A clump-forming, low-growing bellflower produces blue, bell-shaped flowers above pretty foliage from mid-June to late August. This perennial plant grows up to 30cm tall and wide and looks good planted singly or in groups. It does best in full sun and needs fertile, well-drained soil that doesn’t dry out too much. Plant in spring or early summer.

This compact, clumping bellflower forms a neat mound of soft mauve, purple and white blooms over a long flowering season from July to October. It is an excellent cut flower and ideal for small gardens with limited space. However, a little care is needed; deadhead regularly to keep plants looking healthy.


Need an easy evergreen carpet for planting where no grass dare grow — or want a beautiful addition to your garden? Try stonecrop. These low-growing plants are perfect for shady spots because their fleshy, bluish-green foliage helps retain what little water it gets. Some varieties of stonecrop are native to North America, while others come from around the world.

Stonecrop grows best in well-drained soil, and mulch and weeding to keep weeds down will ensure you won’t have to worry about watering. You’ll find many colors and forms of stonecrop, including some that bloom every spring.

Vinca Minor

Vinca minor is one of those plants that seems perfect for every garden situation. This perennial vine proliferates and spreads quickly, making it an excellent choice for filling in bare spots around the yard. And because it doesn’t require much attention once established, it makes an excellent option for planting along walkways and patios.

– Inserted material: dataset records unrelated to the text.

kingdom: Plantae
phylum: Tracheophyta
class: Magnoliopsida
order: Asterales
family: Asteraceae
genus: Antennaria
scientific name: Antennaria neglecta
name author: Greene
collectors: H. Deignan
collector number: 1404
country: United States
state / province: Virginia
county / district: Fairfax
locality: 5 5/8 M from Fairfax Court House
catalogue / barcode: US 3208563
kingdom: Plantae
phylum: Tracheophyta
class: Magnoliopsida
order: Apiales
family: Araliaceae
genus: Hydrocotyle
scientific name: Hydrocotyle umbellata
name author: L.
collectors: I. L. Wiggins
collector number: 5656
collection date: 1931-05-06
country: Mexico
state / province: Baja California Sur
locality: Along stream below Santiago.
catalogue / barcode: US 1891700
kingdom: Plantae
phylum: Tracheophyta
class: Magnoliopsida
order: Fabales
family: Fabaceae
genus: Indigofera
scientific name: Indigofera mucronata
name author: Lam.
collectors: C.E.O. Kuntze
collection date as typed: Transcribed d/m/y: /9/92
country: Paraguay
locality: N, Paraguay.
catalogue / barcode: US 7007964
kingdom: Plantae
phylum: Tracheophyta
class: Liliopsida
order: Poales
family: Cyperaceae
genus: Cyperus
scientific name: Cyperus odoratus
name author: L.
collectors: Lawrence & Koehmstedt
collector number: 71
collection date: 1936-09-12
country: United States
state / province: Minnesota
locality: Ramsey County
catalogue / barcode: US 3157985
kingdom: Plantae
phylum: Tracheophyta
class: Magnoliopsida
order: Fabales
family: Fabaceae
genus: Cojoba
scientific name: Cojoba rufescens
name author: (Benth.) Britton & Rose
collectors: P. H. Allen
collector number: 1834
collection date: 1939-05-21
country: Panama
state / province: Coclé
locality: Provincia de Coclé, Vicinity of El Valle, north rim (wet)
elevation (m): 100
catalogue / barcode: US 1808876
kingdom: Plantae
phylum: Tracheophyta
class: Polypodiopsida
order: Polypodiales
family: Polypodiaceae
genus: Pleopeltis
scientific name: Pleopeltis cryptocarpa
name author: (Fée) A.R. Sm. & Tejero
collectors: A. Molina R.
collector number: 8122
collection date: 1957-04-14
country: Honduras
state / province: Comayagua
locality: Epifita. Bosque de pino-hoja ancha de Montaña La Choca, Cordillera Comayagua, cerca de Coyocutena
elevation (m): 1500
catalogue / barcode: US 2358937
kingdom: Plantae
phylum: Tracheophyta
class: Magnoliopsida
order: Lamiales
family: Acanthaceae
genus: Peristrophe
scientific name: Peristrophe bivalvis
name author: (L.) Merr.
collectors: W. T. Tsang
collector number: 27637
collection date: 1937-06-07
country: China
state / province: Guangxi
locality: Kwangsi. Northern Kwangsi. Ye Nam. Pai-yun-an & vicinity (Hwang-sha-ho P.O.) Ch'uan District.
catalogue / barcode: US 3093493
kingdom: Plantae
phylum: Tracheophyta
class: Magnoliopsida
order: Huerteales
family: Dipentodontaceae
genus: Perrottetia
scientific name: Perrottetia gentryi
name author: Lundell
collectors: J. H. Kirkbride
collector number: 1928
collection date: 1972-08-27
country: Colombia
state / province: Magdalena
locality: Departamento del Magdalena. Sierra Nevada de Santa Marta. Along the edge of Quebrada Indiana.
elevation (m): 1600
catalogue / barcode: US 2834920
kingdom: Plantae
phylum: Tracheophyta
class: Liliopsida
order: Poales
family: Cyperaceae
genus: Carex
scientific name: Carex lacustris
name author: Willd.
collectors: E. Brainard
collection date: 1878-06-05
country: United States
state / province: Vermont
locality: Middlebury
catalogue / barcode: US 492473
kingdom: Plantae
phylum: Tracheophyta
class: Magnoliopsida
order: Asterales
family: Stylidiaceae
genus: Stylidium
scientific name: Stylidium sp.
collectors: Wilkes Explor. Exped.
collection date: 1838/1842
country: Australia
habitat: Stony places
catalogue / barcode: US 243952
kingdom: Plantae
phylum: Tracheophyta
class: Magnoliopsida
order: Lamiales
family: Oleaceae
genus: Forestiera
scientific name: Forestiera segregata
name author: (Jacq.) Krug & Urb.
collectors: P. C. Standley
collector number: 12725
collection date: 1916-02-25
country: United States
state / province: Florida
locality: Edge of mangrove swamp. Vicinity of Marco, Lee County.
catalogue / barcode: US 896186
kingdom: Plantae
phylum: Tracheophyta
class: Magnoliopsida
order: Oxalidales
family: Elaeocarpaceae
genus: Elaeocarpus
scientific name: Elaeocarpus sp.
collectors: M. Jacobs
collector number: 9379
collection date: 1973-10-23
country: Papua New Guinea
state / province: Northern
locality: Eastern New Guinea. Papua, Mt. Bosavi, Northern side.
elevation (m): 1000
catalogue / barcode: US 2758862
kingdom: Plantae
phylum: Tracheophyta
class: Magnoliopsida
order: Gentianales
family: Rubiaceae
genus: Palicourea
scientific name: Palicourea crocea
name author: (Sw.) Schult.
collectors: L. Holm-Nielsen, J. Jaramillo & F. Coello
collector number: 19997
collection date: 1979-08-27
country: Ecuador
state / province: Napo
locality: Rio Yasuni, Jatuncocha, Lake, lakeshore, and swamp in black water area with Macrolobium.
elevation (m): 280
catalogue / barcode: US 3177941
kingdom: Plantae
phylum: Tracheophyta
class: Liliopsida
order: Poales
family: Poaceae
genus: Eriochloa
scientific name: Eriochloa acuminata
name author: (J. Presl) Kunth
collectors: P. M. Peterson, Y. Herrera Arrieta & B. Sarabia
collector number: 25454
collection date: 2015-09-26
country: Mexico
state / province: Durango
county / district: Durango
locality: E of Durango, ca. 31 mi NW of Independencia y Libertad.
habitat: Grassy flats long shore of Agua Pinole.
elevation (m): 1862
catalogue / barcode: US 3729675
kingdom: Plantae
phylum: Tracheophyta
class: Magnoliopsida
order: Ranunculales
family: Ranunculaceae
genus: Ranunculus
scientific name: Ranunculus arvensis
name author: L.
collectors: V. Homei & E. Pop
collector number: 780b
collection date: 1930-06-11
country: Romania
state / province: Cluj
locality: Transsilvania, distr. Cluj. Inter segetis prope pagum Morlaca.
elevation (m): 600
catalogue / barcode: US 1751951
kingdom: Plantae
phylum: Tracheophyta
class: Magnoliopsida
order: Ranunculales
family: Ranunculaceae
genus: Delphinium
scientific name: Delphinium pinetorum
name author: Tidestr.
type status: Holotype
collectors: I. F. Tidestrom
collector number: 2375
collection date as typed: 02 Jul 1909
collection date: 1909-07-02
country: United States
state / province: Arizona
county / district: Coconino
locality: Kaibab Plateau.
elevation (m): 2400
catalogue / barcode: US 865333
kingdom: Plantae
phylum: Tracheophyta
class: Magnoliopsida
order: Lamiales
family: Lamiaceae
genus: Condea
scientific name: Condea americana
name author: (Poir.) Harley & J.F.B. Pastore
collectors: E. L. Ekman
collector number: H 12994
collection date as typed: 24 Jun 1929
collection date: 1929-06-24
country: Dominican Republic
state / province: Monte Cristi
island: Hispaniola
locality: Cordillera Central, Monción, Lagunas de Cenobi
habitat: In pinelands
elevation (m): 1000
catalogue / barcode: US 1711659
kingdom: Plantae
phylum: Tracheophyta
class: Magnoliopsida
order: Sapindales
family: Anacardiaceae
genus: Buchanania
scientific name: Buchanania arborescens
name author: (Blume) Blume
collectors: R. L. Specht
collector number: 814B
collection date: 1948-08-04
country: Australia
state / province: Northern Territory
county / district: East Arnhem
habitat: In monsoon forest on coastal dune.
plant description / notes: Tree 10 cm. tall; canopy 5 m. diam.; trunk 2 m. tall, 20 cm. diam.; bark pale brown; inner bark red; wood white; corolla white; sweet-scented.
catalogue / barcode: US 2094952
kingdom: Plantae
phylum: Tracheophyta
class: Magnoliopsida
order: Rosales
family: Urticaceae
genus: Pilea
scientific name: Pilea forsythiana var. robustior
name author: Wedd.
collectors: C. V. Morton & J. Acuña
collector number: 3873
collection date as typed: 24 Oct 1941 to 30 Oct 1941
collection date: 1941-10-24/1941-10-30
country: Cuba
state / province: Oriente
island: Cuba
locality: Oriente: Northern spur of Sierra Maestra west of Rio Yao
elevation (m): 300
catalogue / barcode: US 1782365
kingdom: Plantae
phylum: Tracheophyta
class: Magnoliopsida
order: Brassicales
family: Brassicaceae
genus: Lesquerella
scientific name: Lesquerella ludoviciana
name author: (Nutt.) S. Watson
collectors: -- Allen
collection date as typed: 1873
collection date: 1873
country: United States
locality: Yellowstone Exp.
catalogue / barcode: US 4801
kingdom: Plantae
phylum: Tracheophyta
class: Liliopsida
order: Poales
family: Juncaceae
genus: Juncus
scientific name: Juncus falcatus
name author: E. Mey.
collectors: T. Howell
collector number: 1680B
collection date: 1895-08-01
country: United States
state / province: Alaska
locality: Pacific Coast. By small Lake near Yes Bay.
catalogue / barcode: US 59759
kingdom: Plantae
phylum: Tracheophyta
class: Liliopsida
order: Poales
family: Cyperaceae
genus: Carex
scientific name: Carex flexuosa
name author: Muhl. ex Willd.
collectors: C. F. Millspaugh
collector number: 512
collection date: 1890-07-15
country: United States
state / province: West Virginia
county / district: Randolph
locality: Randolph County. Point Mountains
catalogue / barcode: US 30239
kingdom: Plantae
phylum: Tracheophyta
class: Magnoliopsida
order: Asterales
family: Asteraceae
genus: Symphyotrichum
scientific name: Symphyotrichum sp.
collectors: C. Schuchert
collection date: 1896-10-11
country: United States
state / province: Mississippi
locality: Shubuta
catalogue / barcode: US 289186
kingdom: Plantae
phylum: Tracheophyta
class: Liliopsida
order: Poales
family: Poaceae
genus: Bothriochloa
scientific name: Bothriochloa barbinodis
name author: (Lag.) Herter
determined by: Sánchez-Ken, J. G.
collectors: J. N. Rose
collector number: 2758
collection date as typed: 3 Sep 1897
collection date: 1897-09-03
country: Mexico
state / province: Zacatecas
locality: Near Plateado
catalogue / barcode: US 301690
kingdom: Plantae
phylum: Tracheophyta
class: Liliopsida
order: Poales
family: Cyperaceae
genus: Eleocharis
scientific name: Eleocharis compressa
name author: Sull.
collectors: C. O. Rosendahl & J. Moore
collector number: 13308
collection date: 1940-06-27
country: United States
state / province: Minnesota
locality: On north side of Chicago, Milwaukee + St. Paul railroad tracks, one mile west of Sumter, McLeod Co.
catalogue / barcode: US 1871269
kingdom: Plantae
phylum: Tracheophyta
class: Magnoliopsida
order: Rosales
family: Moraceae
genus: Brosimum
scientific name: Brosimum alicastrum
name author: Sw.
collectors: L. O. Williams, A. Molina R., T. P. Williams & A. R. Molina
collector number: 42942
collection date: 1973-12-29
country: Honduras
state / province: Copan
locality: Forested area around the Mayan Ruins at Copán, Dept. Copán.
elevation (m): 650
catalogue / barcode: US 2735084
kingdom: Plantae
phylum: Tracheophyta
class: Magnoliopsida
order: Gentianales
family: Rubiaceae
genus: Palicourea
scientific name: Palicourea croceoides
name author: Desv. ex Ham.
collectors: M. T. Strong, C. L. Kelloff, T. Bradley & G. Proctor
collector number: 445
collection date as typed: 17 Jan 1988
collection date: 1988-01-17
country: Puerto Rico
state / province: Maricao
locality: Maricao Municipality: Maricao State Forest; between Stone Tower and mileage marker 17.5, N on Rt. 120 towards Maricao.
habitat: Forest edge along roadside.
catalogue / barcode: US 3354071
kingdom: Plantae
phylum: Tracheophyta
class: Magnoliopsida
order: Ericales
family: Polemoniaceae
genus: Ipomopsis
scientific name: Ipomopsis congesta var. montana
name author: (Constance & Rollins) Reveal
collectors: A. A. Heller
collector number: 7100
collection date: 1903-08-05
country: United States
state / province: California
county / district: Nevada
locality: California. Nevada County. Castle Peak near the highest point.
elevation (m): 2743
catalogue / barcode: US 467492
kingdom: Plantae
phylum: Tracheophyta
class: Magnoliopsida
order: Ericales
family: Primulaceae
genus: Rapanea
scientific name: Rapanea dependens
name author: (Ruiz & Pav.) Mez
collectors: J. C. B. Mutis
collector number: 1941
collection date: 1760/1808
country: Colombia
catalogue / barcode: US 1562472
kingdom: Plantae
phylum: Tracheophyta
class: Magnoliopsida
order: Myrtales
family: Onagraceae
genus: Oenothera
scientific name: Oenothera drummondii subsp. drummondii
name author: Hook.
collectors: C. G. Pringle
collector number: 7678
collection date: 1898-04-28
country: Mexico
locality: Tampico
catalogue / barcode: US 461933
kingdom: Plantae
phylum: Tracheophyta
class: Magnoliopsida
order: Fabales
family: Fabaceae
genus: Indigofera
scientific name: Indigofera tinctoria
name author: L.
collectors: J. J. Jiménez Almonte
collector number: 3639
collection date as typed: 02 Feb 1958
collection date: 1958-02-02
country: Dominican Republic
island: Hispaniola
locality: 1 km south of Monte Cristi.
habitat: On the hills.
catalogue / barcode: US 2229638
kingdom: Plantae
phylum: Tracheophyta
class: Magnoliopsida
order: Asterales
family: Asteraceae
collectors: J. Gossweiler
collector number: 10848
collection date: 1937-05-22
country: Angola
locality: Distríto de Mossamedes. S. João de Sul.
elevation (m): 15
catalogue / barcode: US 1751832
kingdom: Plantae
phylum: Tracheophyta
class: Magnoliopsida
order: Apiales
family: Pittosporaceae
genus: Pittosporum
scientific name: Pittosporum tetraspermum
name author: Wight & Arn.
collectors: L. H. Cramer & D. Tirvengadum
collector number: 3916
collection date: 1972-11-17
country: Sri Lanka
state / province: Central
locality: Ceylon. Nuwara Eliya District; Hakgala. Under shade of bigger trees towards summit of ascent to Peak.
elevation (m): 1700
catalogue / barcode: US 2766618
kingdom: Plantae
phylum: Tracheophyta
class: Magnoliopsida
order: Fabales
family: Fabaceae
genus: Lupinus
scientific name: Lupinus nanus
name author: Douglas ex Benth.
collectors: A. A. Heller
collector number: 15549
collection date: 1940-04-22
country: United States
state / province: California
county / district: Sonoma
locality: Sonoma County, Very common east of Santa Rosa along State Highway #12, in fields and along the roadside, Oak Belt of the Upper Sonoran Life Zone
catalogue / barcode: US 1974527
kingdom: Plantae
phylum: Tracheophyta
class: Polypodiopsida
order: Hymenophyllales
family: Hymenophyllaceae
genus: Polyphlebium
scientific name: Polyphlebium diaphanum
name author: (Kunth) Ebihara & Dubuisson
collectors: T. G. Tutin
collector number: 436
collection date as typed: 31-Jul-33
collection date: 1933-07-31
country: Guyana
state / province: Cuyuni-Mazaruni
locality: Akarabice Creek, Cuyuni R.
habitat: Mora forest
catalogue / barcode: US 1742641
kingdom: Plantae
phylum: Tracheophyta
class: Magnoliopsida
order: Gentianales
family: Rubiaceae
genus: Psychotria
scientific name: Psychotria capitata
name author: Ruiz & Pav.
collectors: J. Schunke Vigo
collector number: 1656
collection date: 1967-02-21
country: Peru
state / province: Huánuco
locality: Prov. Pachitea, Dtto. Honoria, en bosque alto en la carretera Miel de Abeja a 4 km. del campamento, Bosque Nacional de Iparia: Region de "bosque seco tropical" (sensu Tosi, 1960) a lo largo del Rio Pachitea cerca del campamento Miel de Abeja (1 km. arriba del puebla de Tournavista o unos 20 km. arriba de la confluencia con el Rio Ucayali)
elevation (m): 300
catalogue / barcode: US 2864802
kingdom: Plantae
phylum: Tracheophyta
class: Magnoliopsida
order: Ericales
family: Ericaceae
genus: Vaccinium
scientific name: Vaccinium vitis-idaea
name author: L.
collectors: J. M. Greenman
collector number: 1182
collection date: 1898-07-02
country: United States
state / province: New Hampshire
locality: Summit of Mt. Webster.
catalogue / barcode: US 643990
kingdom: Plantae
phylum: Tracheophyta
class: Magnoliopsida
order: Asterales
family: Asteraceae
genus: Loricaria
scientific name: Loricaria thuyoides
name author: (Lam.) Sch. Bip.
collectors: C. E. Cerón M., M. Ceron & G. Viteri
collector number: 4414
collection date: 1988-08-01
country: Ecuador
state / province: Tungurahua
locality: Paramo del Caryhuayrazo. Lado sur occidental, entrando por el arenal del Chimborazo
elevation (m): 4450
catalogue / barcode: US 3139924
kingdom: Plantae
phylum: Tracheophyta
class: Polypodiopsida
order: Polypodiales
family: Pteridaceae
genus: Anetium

However, while vinca minor grows well in many different types of soil, it isn’t always easy to find varieties that don’t mind transplanted into new locations. If you’re looking to plant vinca minor, look for varieties labelled “self-seeding.” These tend to be slower growing and less aggressive about spreading, meaning they won’t take over your yard quite as fast.

Creeping Jenny

Lysimachia (creeping jenny or standard creeping buttercup) is a flowering perennial herb native to Eurasia and North Africa. Its name derives from the Greek word lysima, meaning “to creep.” This plant grows into a clump-forming rosette shape, growing about 4 feet tall and 3 feet wide. It spreads rapidly by underground rhizomes and seeds. In some places, it is considered an invasive weed.

The leaves are long, narrow, and pointed and grow along the stem. They are usually light green, though sometimes dark green or purple. The flowers are produced in summer and early fall. They are small, yellow, and held in dense heads near the tips of the stems.

Creeping Jenny requires well-drained soil and bright sun. It does best in moist conditions and tolerates both shade and drought. It is very hardy and can withstand temperatures down to -20°F.